Live Cell Imaging, Signal and Data Analysis
Live cell imaging and measurements on living cells are important tools in biological research. By using genetically encoded fluorescence proteins and sensors it is now possible to selectively label organelles and proteins in living cells. Our know-how in these research methods is reflected in research and teaching at the Institute of Zoology. Currently, we operate a Leica SP5 II LSM, a video measurement stand (Till Photonics, Polychrome V), a cell physiometer (Seahorse XFp) and a multimode platereader (Enspire, Perkin Elmer).
Reorientation of muscle fibers during asexual budding in a lifeact-transgenic Hydra polyp (see AG Hobmayer) IdU/CldU pulse-chase-pulse experiment showing stem cells in Macrostomum lignano (see AG Ladurner); GFP-labeled motoneurons in living zebrafish embryos (see AG Meyer, Inst. for Molecular Biology); acetylated tubulin in zebrafish cells (see AG Aanstad, Inst. for Molecular Biology); GFP-labeled mitochondria in zebrafish cells (see AG Pelster).
Leica SP5 II
The Leica TCS SP5 II is an inverted laser scanning microscope capable of capturing high resolution 3D images as well as fast quantitative processes. Our instrument is equipped with 405, 458, 476, 488, 496, 514, 561, 633 nm excitation wavelengths, a filter-free design and 4 detection channels (3 PMT, 1 HyD). The system has a motorized stage for "Mark&Find" or "Tile Scan" modes and delivers noise-free images with little bleaching.

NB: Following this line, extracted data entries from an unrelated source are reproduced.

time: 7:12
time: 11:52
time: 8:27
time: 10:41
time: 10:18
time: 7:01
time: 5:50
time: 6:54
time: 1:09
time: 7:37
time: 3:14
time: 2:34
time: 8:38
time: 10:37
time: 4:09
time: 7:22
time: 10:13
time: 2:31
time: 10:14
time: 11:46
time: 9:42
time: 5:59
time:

To match, the setup has a Stage-Top Chamber from Okolab with atmospheric control of O2, CO2, humidity and temperature. Alternatively, we also have a CellASIC ONIX live cell imaging device from Merck for microfluidic perfusion of up to 4 parallel experimental sets.
A fee is charged for the use of the instrument to cover the smooth operation and future costs for laser exchange, service plan and consumables.

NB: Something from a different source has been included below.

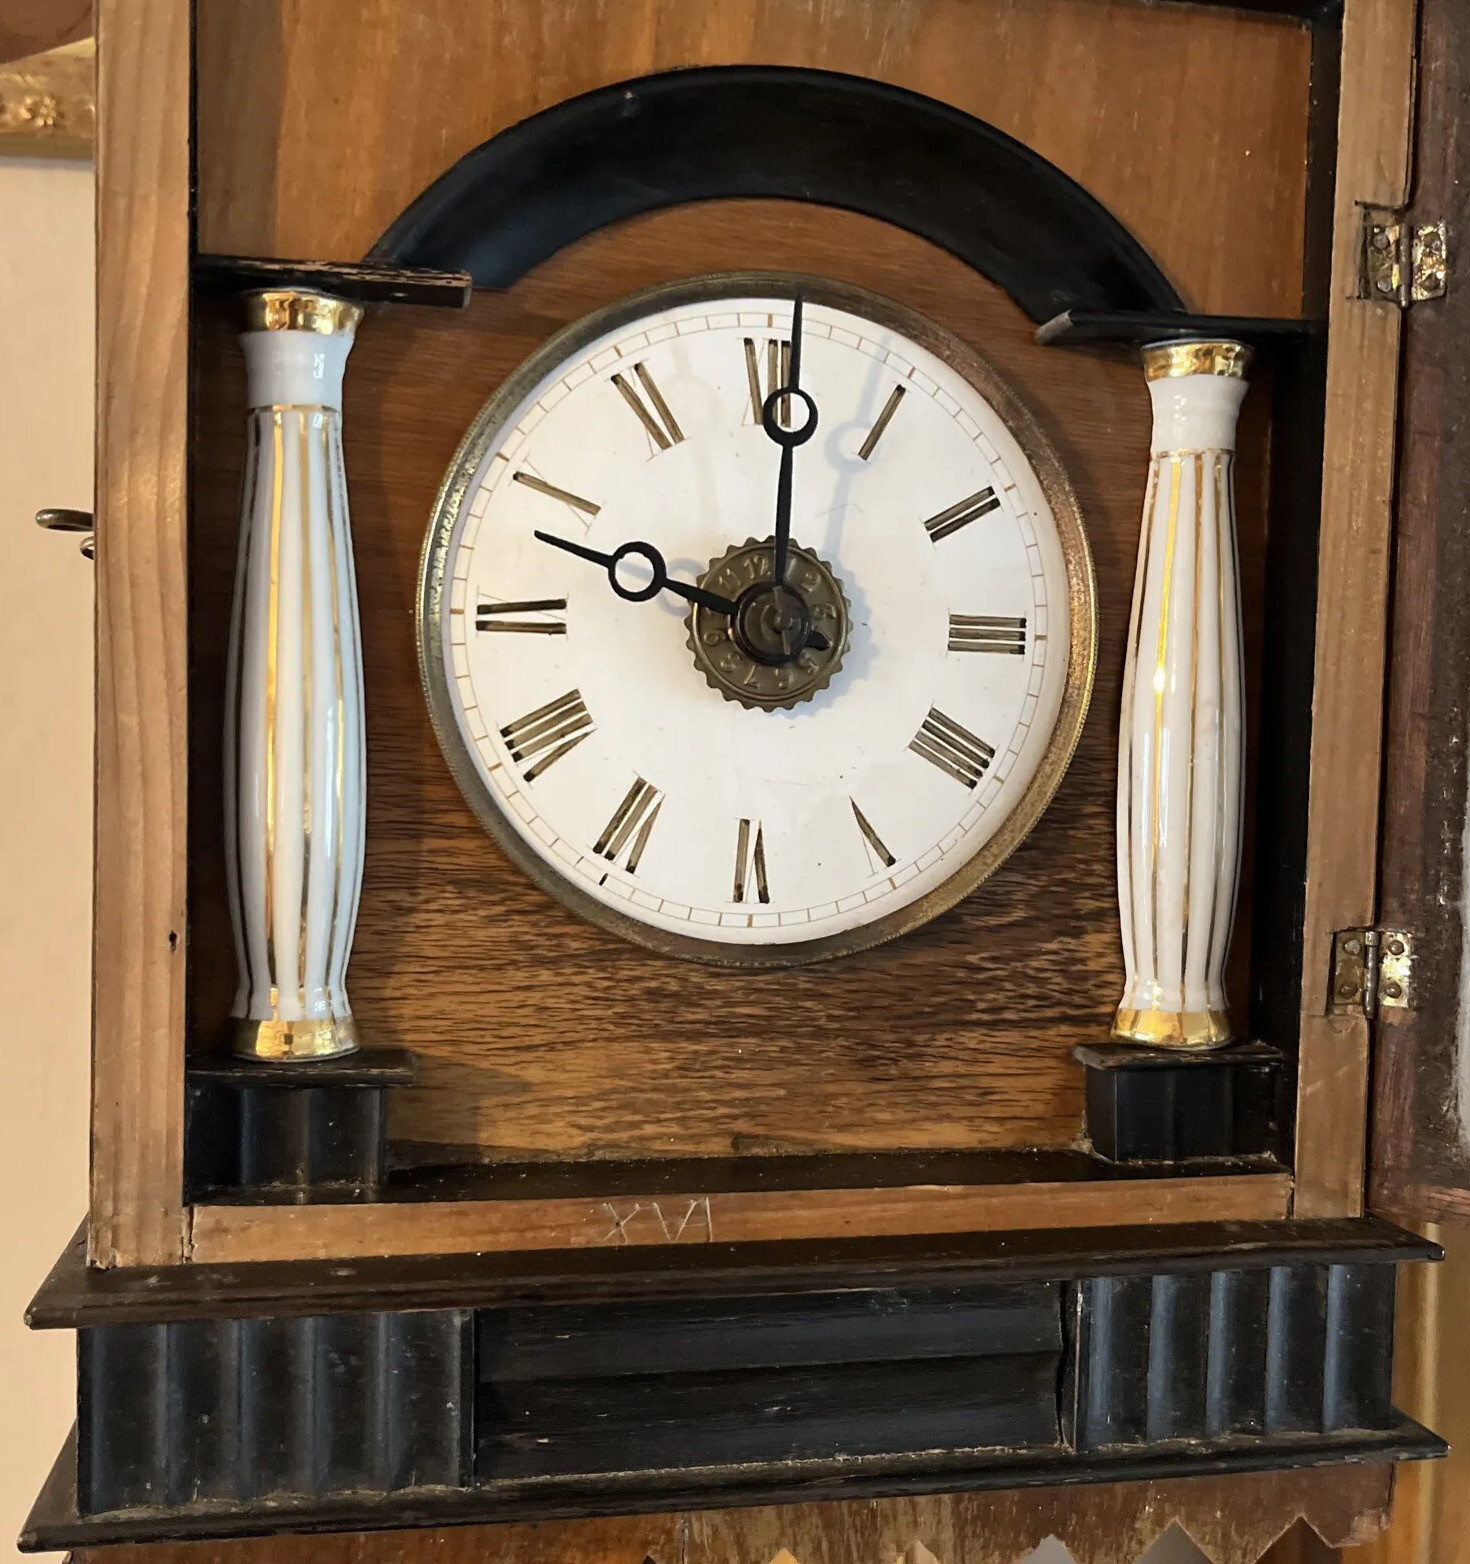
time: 10:00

The fee is 15 €/hour or 40 €/4 hours, VAT included.
Registered users can reserve the device here.
Users should also subscribe to the mailing list firstname.lastname@example.org to receive updates and notices on the fly. Please send an e-mail with the subject "subscribe lsmusers firstname lastname" to email@example.com.
Another focus is on signal analysis techniques and data mining. Based on frequency analyses, they enable the description of oscillating physiological systems (e.g., heart function, muscle movement) and thus its dynamic properties. Data mining is the application of (statistical-mathematical) methods to a data set with the goal of pattern recognition.
Main applications of these techniques are the non-invasive measurement of cardiovascular and respiratory parameters, as well as the quantification of swimming movements in aquatic model organisms such as zebrafish, medaka and xenopus.